Problem details — Reproduce the data below with each "catalogue" changed to "catalog" and nothing else altered. Leave the pictures out of your answer.
>> Start
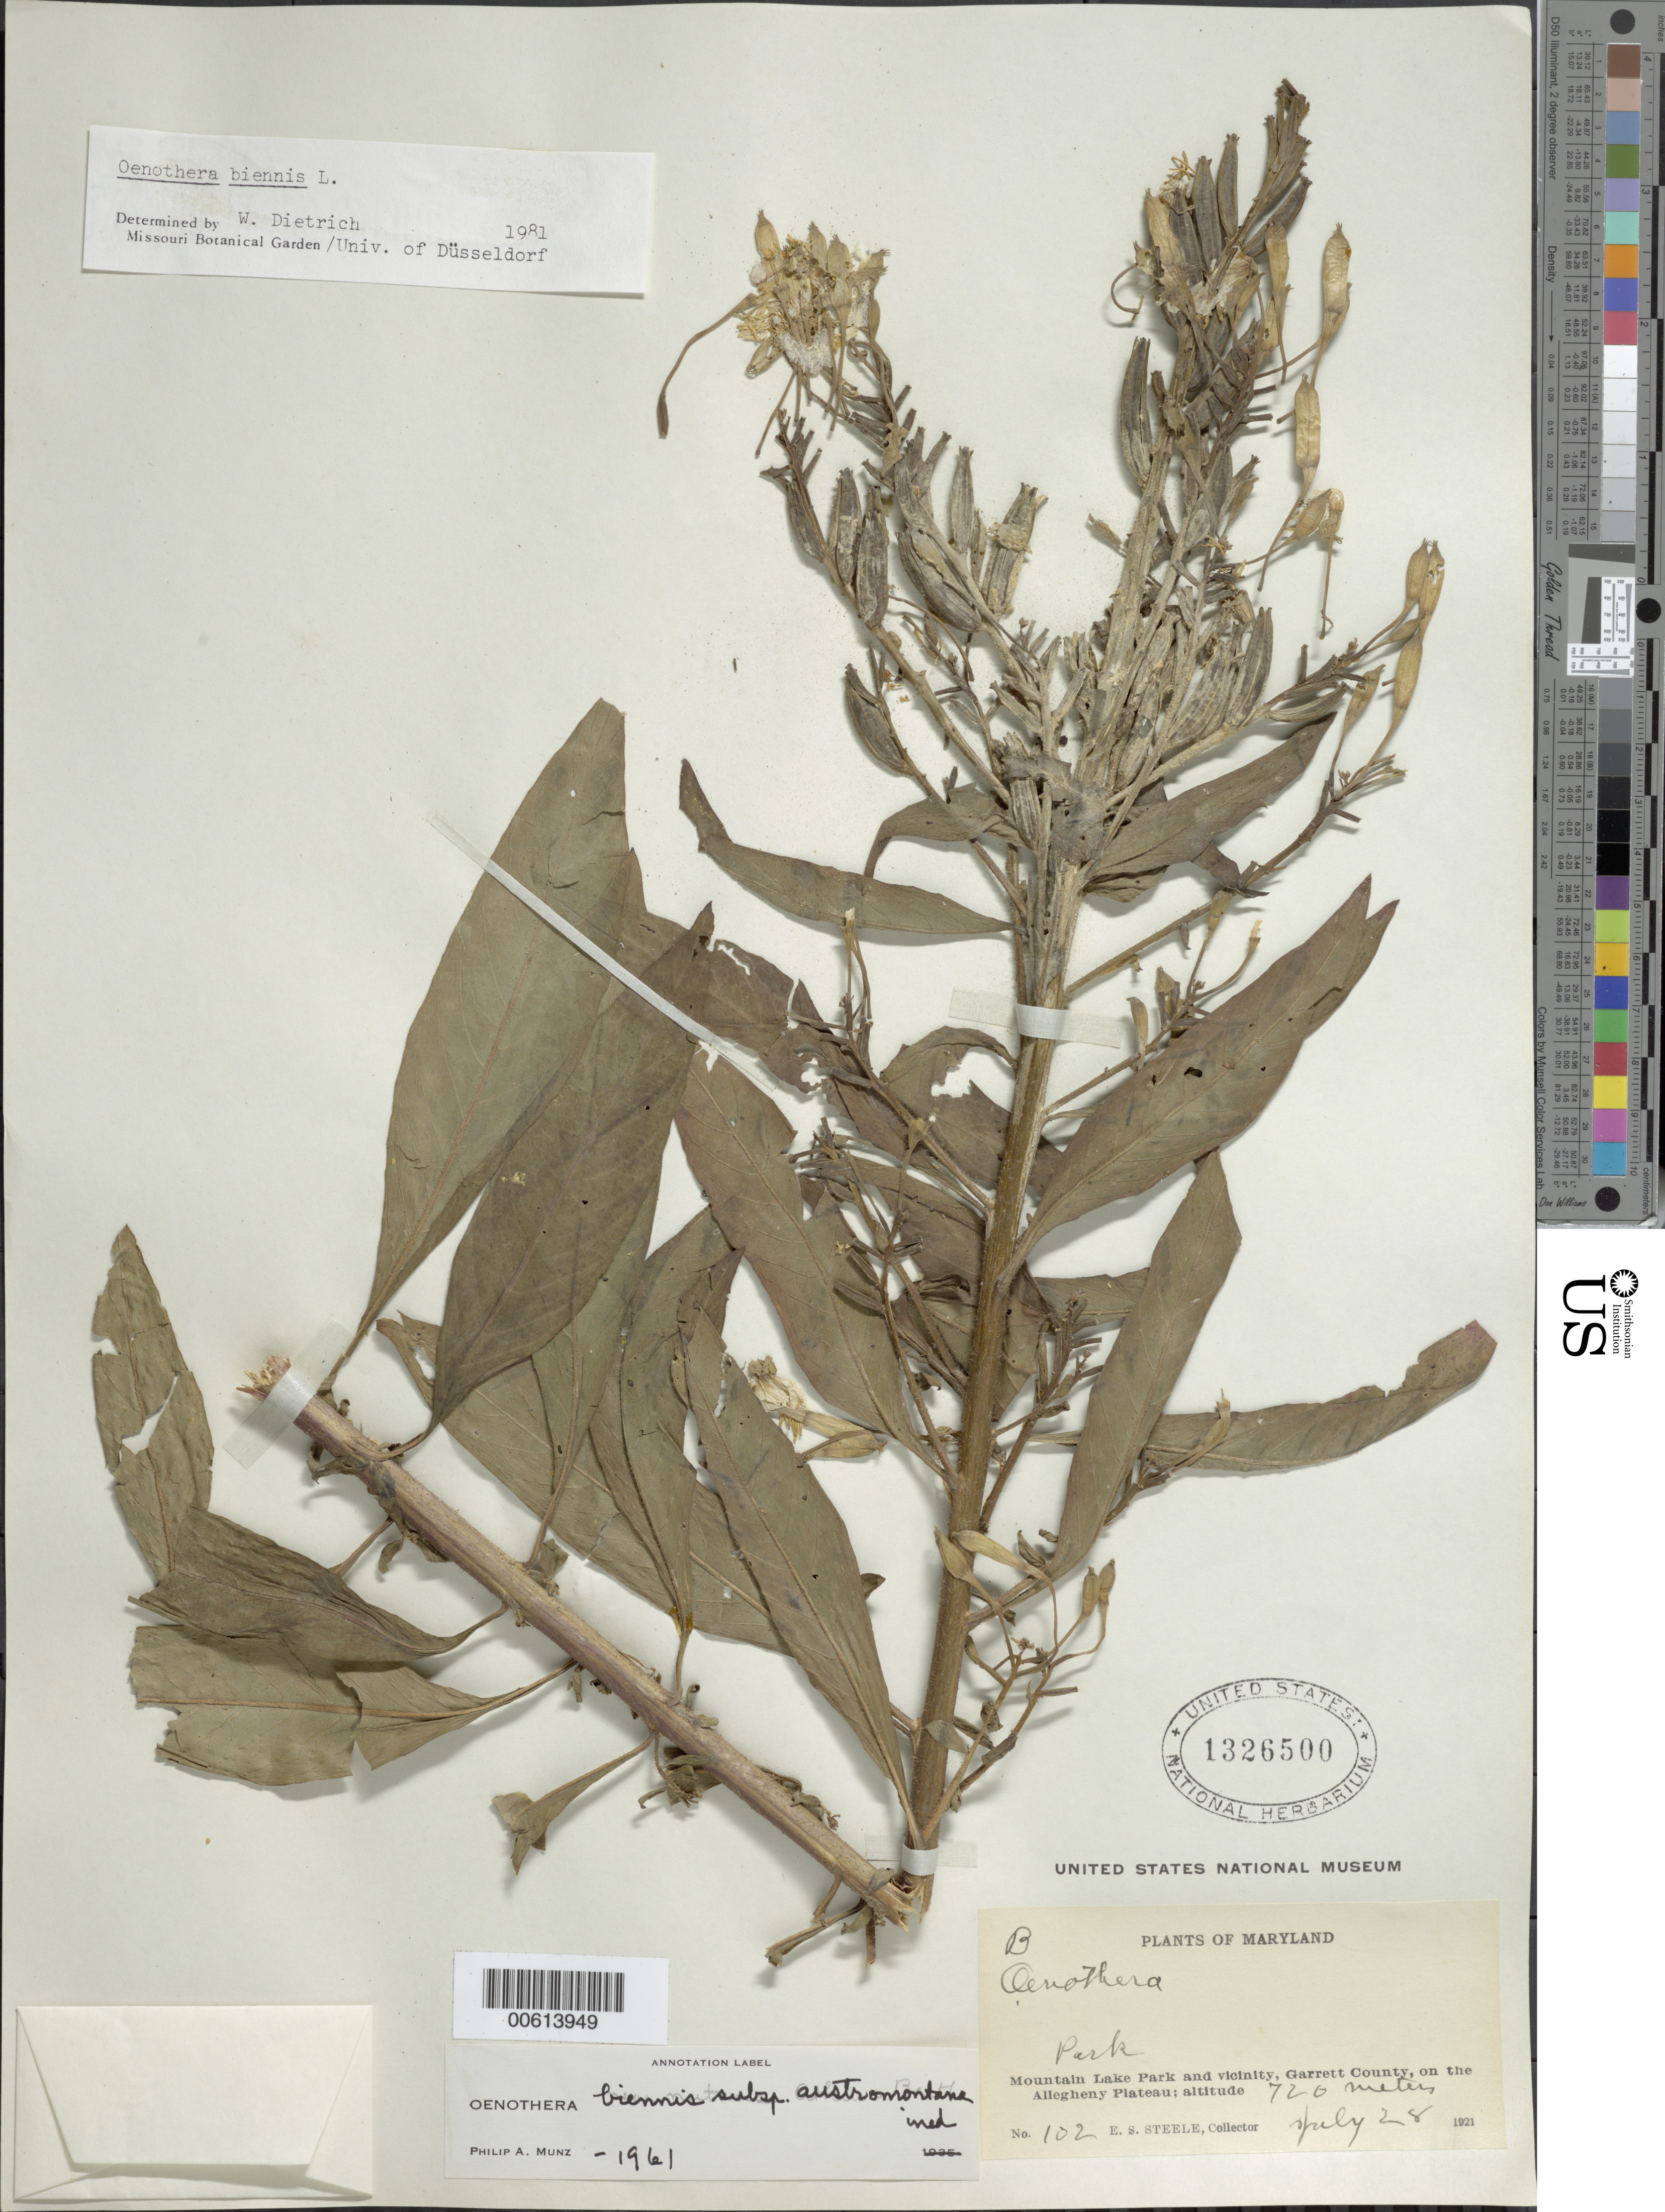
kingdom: Plantae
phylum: Tracheophyta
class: Magnoliopsida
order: Myrtales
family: Onagraceae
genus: Oenothera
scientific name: Oenothera biennis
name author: L.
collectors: E. Steele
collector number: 102B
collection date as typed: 28 Jul 1921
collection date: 1921-07-28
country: United States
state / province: Maryland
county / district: Garrett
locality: Mountain Lake Park, Allegheny Plateau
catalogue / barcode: US 1326500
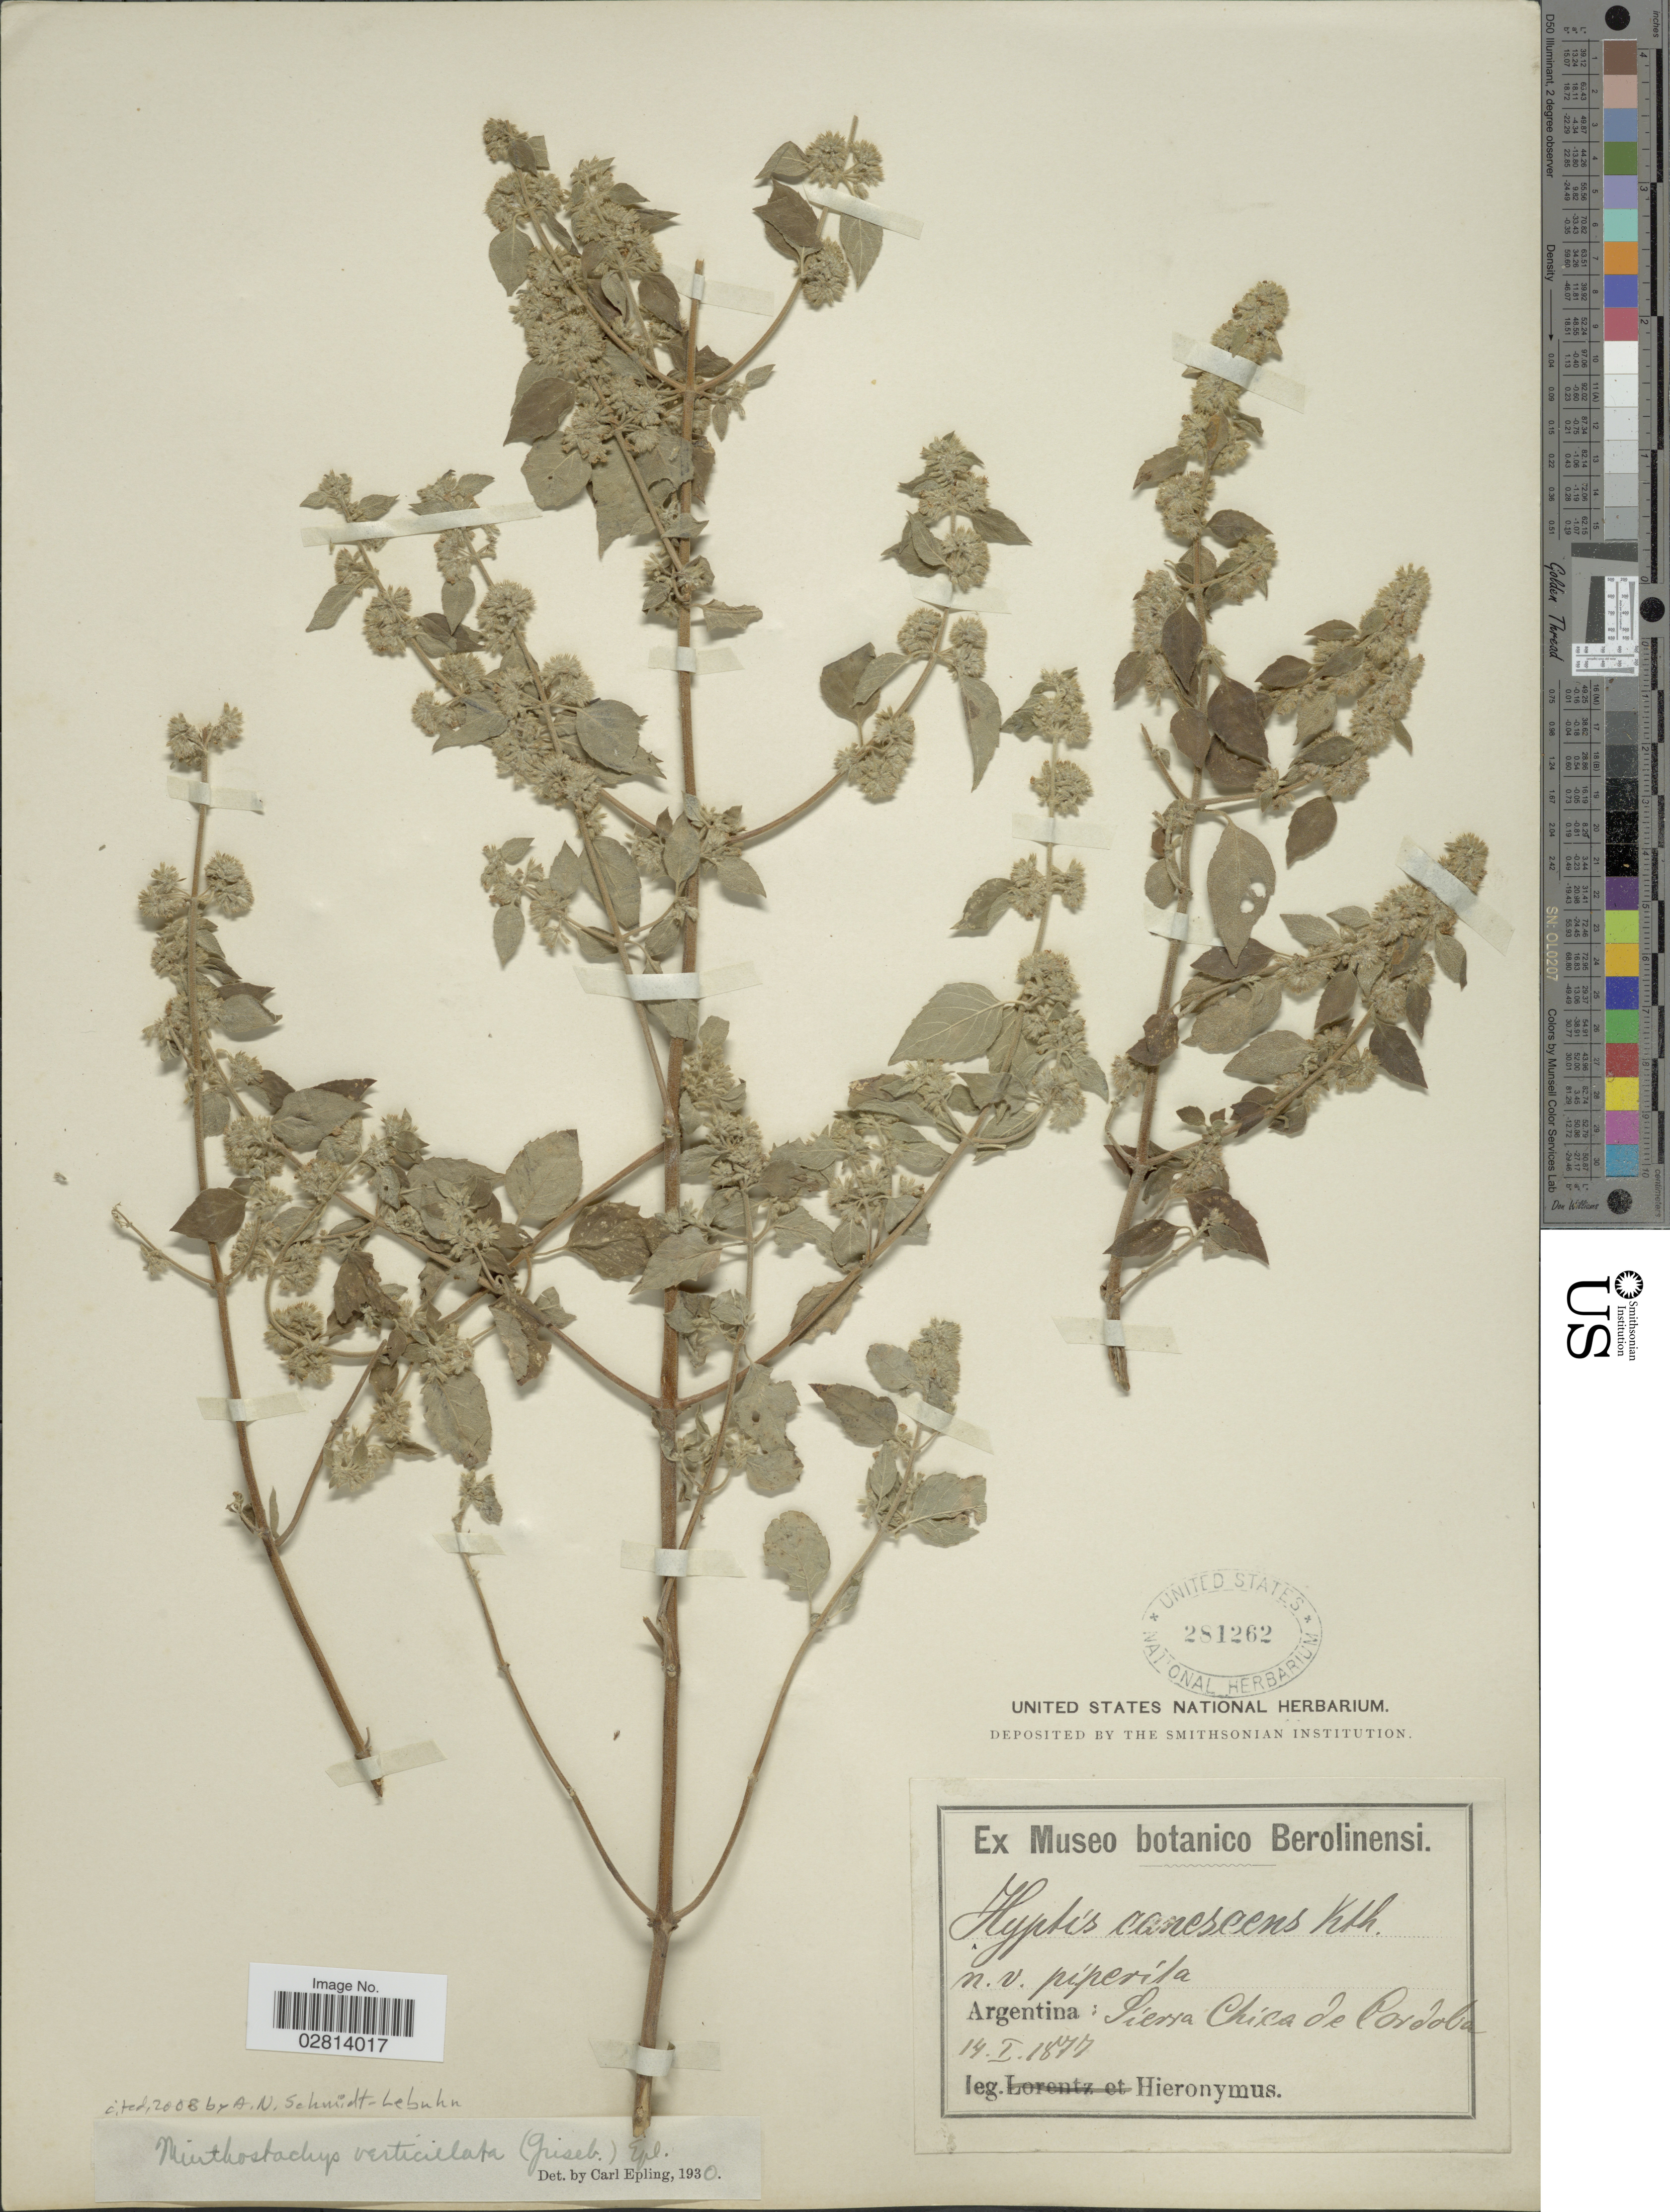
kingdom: Plantae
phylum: Tracheophyta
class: Magnoliopsida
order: Lamiales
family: Lamiaceae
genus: Minthostachys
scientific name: Minthostachys verticillata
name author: (Griseb.) Epling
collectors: -. Hieronymus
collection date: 1877-01-14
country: Argentina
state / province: Cordoba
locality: Sierra Chica de Cordoba.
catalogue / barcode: US 281262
>> End
Worked solution —
kingdom: Plantae
phylum: Tracheophyta
class: Magnoliopsida
order: Myrtales
family: Onagraceae
genus: Oenothera
scientific name: Oenothera biennis
name author: L.
collectors: E. Steele
collector number: 102B
collection date as typed: 28 Jul 1921
collection date: 1921-07-28
country: United States
state / province: Maryland
county / district: Garrett
locality: Mountain Lake Park, Allegheny Plateau
catalog / barcode: US 1326500
kingdom: Plantae
phylum: Tracheophyta
class: Magnoliopsida
order: Lamiales
family: Lamiaceae
genus: Minthostachys
scientific name: Minthostachys verticillata
name author: (Griseb.) Epling
collectors: -. Hieronymus
collection date: 1877-01-14
country: Argentina
state / province: Cordoba
locality: Sierra Chica de Cordoba.
catalog / barcode: US 281262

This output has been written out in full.